British Muslims’ attitudes towards Islamic extremists and the UK intelligence services were also questioned in the survey.

The survey found opinions of young Muslims who flee to join Islamic State (also known as ISIS, or ISIL) in Syria are mixed.

Some 11 percent of Muslim women said they had “a lot of sympathy” for young jihadists, while the same figure was 5 percent for men.

The majority of British Muslims expressed “no sympathy” with young jihadists.

When non-Muslims were asked the same question, 4 percent of men and women expressed sympathy for those joining extremist groups.

Both Muslims and non-Muslims in the UK were more likely to see families as being responsible for preventing young people absconding to Syria.

Sky News said the survey is the first of its kind, setting out to determine what Muslims and non-Muslims think about controversial issues relating to radicalization, security and prejudice.

Some 39 percent of Muslims believe “the actions of police and MI5 contribute to the radicalization” of youth, the poll found.
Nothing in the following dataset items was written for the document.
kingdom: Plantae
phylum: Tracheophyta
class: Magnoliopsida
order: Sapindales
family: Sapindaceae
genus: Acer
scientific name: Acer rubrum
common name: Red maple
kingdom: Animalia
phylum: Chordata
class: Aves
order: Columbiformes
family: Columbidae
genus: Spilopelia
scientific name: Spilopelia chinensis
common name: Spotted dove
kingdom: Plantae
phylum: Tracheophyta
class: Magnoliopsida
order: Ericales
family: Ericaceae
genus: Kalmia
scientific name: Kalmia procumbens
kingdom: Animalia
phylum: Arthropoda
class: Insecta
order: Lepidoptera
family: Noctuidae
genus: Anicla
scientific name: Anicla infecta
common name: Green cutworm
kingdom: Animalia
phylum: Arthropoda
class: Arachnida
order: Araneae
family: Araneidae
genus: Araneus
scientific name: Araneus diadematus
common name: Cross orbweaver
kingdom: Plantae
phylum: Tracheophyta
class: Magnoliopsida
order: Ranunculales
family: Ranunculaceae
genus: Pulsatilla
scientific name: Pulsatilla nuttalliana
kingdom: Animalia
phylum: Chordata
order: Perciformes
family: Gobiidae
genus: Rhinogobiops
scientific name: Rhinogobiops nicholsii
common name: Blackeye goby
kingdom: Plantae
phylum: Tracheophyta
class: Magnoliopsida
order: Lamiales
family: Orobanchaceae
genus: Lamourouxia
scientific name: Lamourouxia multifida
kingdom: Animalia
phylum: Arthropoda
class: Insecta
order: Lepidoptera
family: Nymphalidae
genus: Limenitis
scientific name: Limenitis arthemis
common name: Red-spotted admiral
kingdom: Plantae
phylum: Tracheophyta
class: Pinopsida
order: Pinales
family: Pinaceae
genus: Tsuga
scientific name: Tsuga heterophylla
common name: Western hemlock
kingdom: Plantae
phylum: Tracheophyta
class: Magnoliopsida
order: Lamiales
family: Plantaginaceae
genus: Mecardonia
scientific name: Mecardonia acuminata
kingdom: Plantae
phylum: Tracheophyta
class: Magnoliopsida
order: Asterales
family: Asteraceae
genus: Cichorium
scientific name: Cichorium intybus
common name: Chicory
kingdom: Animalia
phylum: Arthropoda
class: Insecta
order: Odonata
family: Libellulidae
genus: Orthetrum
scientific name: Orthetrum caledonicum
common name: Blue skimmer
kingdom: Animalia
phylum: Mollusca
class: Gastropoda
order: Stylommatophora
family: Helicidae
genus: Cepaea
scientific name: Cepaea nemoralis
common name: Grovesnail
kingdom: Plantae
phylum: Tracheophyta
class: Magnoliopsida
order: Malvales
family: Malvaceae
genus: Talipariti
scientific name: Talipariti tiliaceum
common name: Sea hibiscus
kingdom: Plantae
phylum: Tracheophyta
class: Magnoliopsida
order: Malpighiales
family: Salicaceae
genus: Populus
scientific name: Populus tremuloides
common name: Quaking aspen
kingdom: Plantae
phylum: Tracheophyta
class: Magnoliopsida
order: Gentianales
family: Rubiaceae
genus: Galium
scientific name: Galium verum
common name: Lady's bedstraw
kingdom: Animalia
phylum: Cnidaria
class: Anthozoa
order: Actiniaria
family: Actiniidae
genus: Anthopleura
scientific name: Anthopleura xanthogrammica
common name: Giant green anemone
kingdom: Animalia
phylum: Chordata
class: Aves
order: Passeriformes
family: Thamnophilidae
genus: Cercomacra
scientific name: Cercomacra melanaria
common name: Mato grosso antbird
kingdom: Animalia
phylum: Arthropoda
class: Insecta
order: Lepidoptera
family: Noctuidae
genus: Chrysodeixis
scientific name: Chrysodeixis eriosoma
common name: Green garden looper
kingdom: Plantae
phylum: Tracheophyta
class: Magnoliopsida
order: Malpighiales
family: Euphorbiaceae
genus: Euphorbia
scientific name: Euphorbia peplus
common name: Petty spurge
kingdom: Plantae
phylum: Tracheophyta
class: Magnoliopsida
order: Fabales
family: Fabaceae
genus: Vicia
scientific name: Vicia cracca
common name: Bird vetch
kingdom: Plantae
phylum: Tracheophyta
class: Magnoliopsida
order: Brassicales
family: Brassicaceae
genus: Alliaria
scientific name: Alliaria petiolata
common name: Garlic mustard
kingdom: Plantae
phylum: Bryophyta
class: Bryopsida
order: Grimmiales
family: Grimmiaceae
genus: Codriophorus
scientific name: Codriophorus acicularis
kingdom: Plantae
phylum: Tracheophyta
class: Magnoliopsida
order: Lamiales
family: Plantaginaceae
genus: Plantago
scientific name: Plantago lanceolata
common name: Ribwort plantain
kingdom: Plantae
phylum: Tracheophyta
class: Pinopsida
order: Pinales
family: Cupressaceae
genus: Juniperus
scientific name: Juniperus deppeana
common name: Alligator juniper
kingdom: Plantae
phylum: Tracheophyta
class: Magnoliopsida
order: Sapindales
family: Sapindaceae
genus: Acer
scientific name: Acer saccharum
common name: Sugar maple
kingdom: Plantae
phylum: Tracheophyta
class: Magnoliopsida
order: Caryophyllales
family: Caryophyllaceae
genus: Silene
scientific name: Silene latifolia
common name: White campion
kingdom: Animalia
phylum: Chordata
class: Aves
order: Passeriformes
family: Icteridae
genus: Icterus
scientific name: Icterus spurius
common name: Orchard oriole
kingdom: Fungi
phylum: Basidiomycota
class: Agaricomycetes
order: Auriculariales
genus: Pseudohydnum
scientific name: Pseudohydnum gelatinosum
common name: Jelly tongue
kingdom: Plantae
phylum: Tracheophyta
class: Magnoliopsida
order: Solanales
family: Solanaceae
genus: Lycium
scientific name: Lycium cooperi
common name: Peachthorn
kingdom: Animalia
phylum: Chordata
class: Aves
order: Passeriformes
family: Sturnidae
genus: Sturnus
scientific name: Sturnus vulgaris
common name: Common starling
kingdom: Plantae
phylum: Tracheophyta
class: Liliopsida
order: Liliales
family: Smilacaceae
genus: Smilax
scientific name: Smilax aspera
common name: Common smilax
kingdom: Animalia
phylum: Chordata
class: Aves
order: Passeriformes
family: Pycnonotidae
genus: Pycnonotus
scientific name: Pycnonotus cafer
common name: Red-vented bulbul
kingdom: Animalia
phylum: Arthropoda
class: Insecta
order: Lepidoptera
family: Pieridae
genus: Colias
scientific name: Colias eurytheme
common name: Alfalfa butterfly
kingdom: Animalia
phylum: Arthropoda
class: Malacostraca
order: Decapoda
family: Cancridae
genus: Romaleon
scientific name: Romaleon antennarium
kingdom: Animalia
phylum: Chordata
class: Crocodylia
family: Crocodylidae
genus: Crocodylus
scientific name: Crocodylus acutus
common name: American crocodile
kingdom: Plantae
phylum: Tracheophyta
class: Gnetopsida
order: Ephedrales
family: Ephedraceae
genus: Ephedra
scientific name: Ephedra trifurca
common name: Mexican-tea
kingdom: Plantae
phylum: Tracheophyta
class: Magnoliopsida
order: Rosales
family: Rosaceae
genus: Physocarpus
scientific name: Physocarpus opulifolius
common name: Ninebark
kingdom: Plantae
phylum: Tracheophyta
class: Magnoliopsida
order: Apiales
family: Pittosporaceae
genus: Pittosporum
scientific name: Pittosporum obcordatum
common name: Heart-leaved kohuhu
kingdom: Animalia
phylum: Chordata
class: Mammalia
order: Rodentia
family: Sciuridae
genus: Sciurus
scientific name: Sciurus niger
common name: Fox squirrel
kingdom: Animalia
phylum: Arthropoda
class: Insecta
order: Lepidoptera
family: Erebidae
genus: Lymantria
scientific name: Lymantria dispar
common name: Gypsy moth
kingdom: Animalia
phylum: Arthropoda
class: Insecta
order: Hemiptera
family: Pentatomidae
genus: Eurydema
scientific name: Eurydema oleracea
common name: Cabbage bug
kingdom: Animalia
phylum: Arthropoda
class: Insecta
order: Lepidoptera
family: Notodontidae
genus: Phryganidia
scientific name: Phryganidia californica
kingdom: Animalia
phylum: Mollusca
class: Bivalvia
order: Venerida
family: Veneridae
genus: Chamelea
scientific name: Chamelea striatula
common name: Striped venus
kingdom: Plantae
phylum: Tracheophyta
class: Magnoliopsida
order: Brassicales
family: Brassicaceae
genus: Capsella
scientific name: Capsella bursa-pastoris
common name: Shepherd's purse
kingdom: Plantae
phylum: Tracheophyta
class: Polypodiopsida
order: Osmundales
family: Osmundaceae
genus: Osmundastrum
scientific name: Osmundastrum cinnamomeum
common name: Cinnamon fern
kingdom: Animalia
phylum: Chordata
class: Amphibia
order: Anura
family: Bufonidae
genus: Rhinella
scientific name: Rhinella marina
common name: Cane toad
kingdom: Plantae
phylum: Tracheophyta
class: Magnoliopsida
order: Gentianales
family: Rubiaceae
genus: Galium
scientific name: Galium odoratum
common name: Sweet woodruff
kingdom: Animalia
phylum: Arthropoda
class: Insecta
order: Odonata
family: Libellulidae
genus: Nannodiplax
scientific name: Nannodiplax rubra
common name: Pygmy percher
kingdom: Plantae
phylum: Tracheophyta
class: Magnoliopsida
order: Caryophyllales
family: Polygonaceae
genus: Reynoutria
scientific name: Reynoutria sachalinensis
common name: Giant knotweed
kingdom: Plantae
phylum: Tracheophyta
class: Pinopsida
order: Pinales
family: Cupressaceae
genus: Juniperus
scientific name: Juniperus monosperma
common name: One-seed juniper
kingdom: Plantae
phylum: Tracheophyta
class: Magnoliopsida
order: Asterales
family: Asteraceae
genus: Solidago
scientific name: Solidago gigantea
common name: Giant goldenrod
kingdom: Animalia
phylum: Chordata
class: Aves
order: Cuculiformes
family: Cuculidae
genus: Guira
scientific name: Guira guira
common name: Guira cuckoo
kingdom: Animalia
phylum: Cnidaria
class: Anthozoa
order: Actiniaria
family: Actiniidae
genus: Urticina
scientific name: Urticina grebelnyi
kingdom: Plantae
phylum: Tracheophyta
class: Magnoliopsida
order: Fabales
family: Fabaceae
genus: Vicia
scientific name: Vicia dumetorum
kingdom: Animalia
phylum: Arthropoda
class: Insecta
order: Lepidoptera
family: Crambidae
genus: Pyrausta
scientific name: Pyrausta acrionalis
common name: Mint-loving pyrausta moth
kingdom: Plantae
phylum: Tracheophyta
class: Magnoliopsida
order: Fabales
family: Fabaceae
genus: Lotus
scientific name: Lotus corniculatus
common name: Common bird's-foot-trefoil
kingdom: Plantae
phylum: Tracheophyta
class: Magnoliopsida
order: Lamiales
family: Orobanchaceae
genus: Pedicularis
The high levels of distrust towards British police and intelligence services could be related to disproportionate police interference in black and Asian communities.

According to a report by the Equality and Human Rights Commission, black people were six and a half times more likely to be stopped by police on suspicion of links to terrorism in 2008/09.

Asian people were five times more likely to be stopped under section 44 of the Terrorism Act, a law which has since been repealed.

A separate report published last year by researchers at Bristol University found Muslims face the worst job discrimination of any minority in the UK.